◆ PROBLEM DESCRIPTION: Copy out, from the entries below, each line holding the string "époque".

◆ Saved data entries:
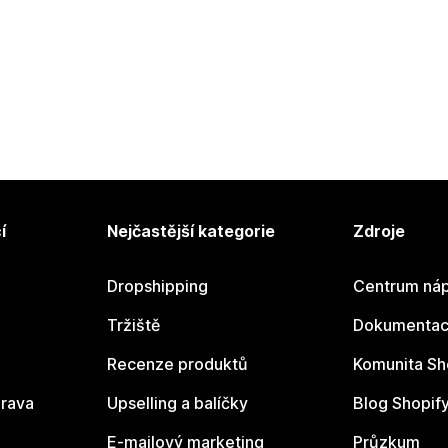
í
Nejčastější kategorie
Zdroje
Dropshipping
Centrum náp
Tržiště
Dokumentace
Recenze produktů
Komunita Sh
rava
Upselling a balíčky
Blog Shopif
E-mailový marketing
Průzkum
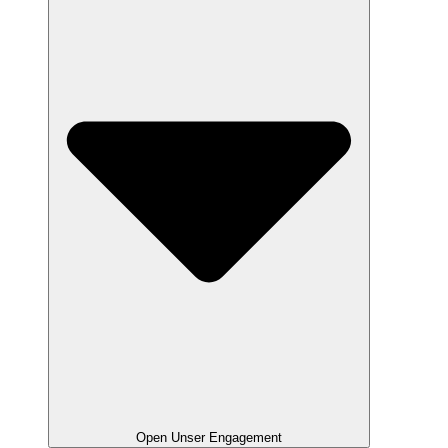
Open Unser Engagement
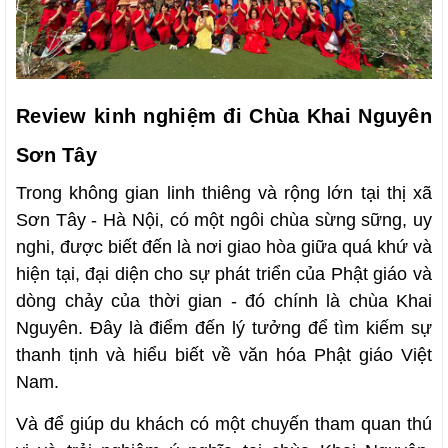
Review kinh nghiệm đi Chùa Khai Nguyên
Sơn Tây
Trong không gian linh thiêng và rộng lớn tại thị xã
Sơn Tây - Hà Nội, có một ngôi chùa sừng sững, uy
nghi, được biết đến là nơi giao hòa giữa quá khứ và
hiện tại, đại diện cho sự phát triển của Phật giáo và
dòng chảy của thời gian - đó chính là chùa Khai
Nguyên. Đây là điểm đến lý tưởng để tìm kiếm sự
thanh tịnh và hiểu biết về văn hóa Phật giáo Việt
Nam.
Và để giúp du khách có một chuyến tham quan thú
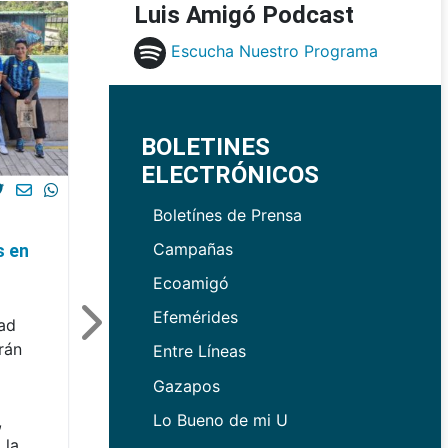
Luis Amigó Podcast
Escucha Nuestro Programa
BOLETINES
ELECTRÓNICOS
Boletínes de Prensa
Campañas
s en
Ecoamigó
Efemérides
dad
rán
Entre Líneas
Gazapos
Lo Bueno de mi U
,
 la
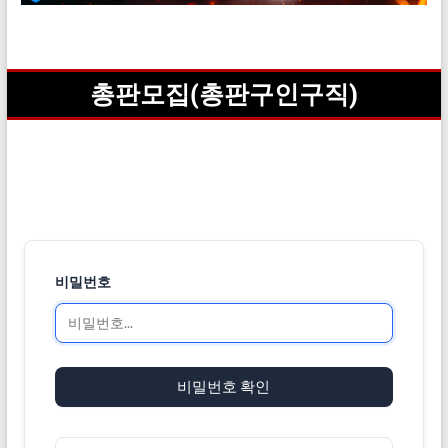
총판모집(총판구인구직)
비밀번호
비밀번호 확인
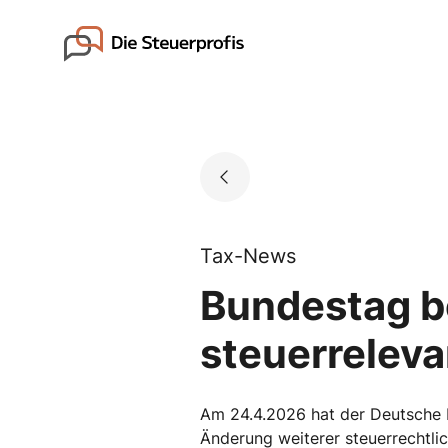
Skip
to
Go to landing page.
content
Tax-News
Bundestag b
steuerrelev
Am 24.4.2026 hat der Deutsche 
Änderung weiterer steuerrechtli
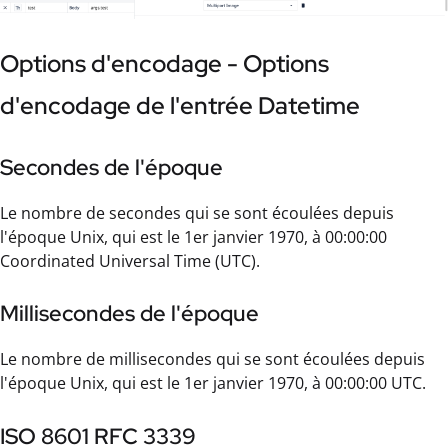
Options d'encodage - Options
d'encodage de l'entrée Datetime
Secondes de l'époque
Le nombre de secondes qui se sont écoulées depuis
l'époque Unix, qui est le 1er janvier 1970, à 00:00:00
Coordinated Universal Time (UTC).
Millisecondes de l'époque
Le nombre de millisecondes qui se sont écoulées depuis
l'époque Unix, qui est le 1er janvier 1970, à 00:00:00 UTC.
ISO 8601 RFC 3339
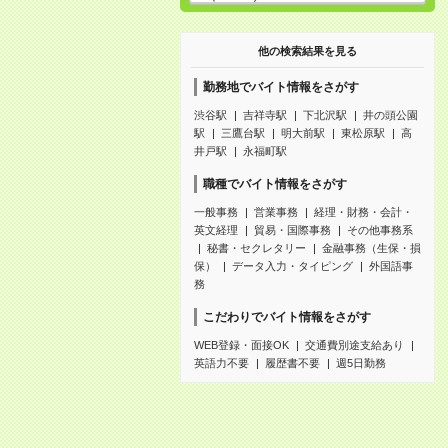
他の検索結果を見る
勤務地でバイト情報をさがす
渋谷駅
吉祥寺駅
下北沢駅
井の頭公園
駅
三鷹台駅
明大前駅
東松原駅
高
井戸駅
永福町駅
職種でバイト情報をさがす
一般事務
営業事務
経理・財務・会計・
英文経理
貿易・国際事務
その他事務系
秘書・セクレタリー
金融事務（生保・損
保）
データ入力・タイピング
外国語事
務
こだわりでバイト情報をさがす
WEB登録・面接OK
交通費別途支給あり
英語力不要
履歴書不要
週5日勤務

◆ EXERCISE ANSWER:
Secondes de l'époque
l'époque Unix, qui est le 1er janvier 1970, à 00:00:00
Millisecondes de l'époque
l'époque Unix, qui est le 1er janvier 1970, à 00:00:00 UTC.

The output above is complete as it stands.